# [Activity]
Go through the listing below, and from the line containing "(155, 366) none" through its last line, transcribe every line exactly, skipping pictures.

### Supplied material

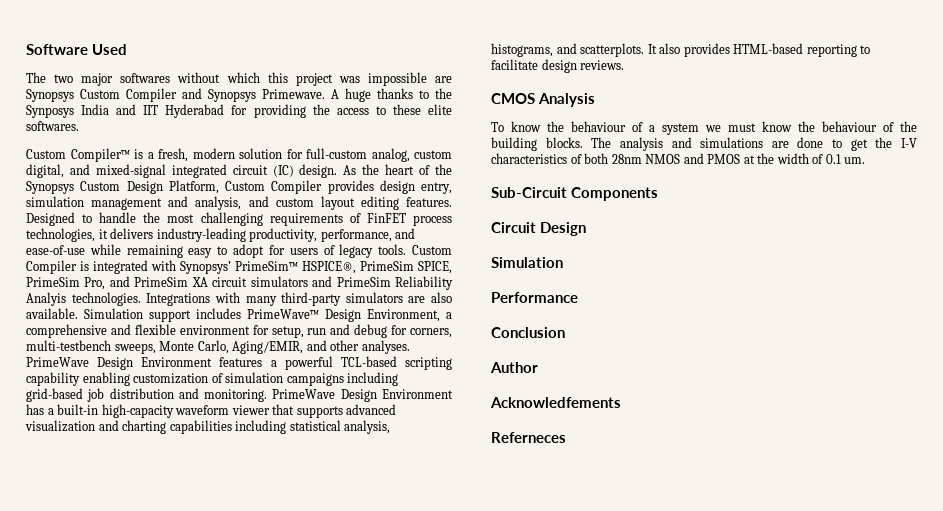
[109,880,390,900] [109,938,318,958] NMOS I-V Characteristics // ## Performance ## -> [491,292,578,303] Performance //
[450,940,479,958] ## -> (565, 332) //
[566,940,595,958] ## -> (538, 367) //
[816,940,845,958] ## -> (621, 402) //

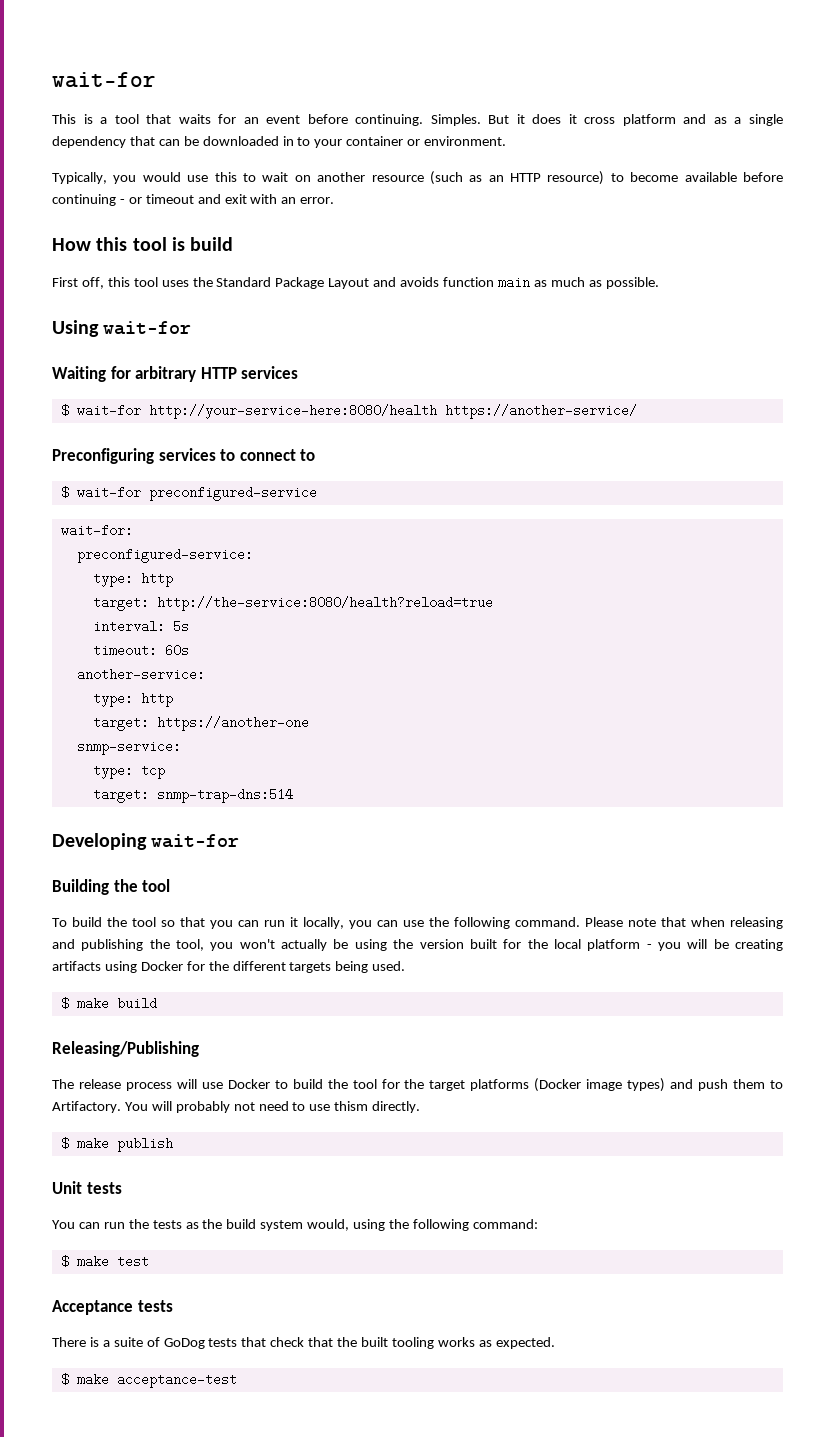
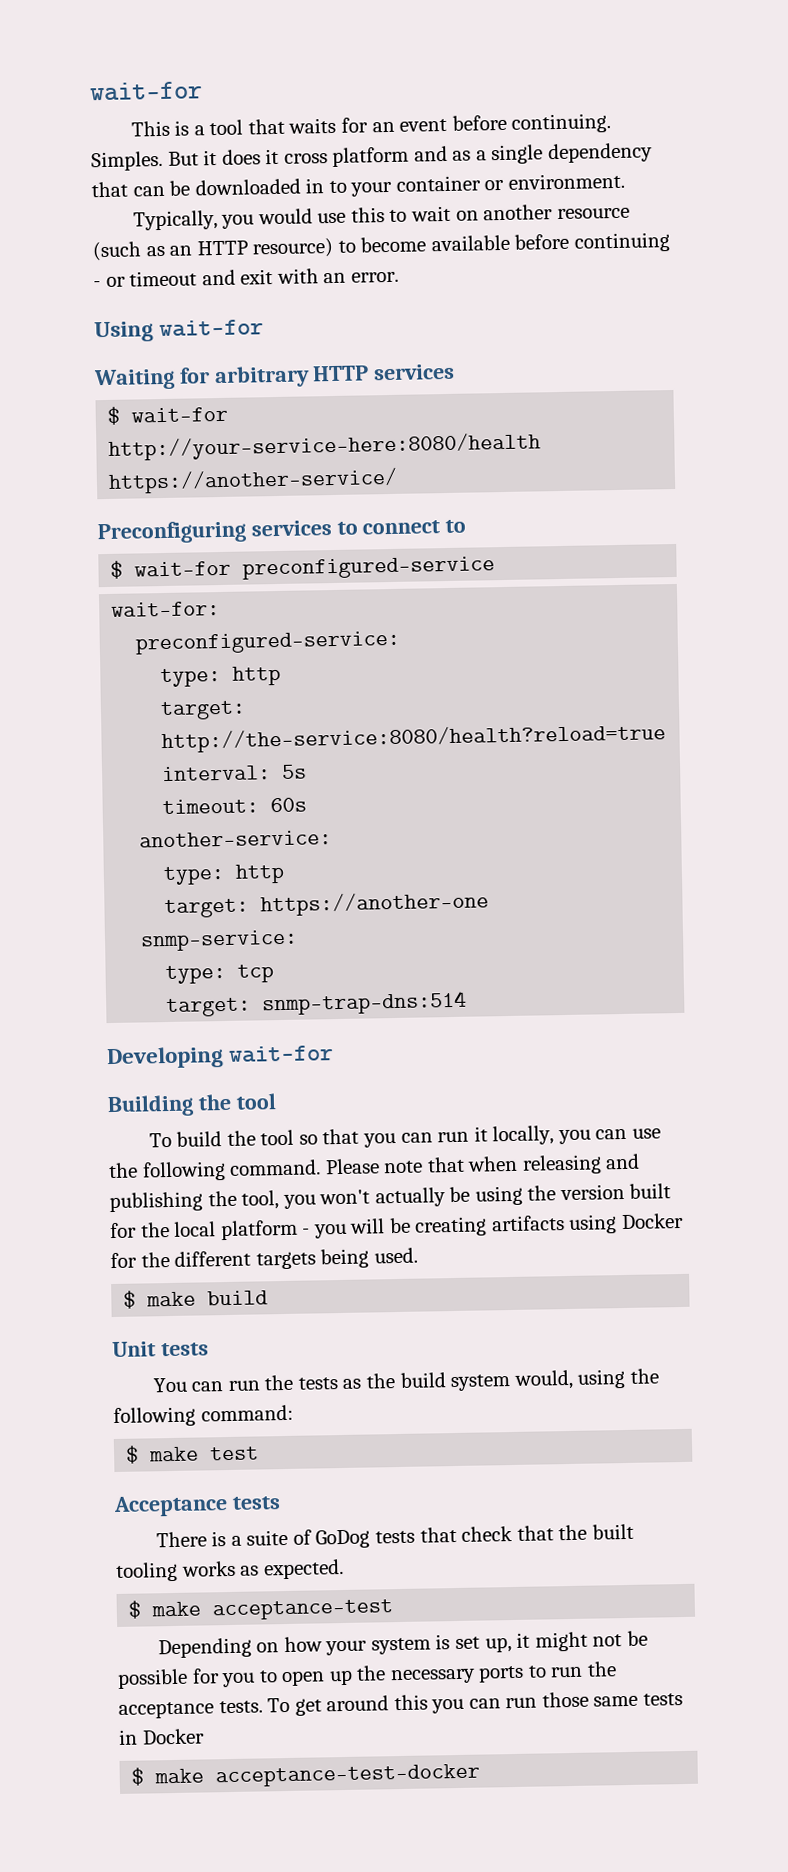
[52,237,234,251] [52,276,659,289] // How this tool is build // First off, this tool uses the Standard Package Layout and avoids function main as much as possible. -> (399, 277) none
[52,1041,199,1057] [52,1078,784,1092] [52,1101,421,1113] [60,1137,173,1152] // Releasing/Publishing // The release process will use Docker to build the tool for the target platforms (Docker image types) and push them to Artifactory. You will probably not need to use thism directly. // $ make publish -> (269, 1298) none
(237, 1380) none -> [157,1630,648,1659] [117,1661,617,1689] [118,1691,683,1719] [118,1728,205,1745] [131,1763,481,1788] // Depending on how your system is set up, it might not be possible for you to open up the necessary ports to run the acceptance tests. To get around this you can run those same tests in Docker // $ make acceptance-test-docker

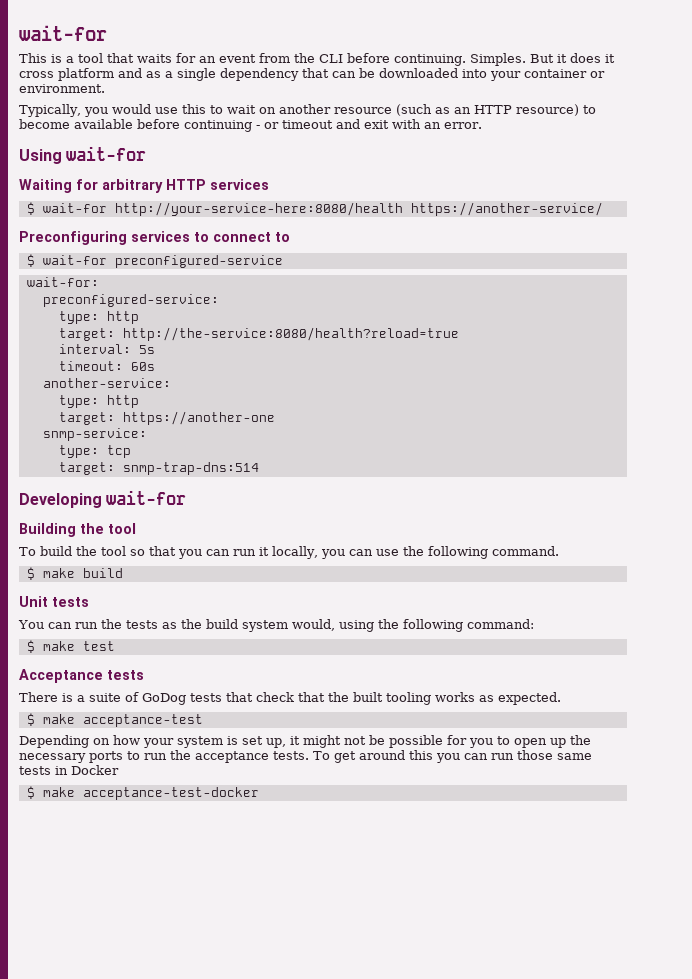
(448, 125) none -> [259,53,343,63] from the CLI
[305,178,347,194] in to -> [462,69,487,78] into
[324,1153,641,1175] [109,1183,672,1213] [110,1212,684,1241] [110,1247,418,1270] Please note that when releasing and publishing the tool, you won't actually be using the version built for the local platform - you will be creating artifacts using Docker for the different targets being used. -> (559, 551) none

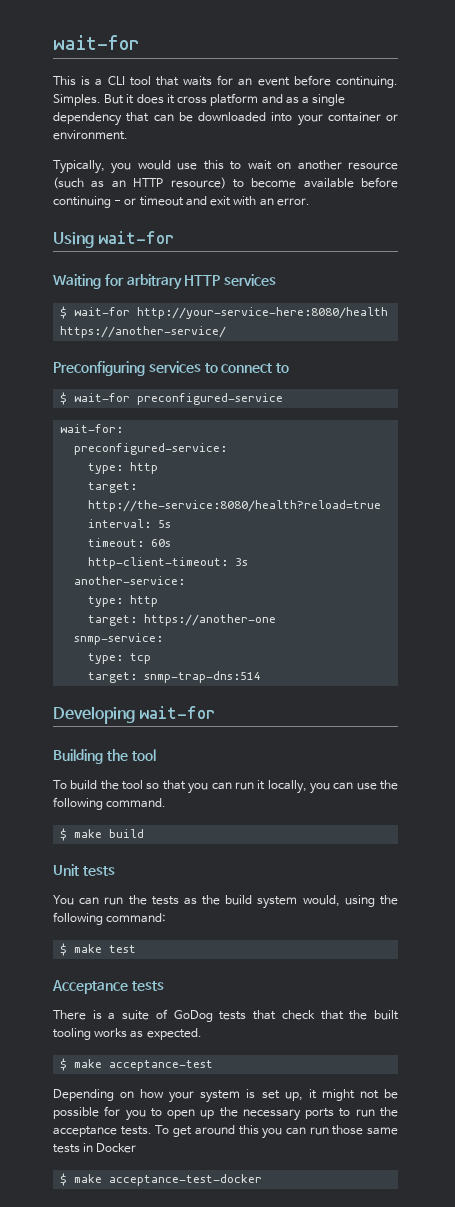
(74, 59) none -> [107,76,125,85] CLI
[259,53,343,63] from the CLI -> (290, 81) none
(155, 366) none -> [88,557,249,569] // http-client-timeout: 3s

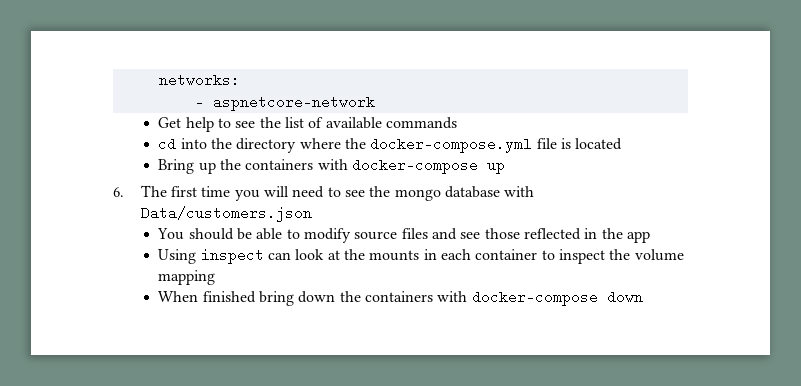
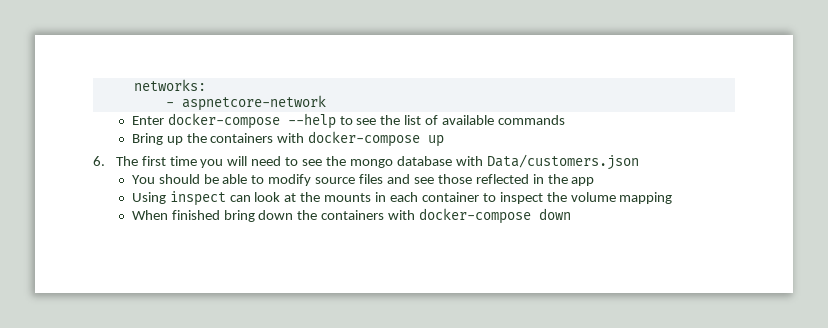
[158,117,214,132] Get help -> [131,113,336,129] Enter docker-compose --help
[158,137,623,153] // cd into the directory where the docker-compose.yml file is located -> (566, 120) none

######

# [Your solution]
(155, 366) none -> [88,557,249,569] // http-client-timeout: 3s

[158,117,214,132] Get help -> [131,113,336,129] Enter docker-compose --help
[158,137,623,153] // cd into the directory where the docker-compose.yml file is located -> (566, 120) none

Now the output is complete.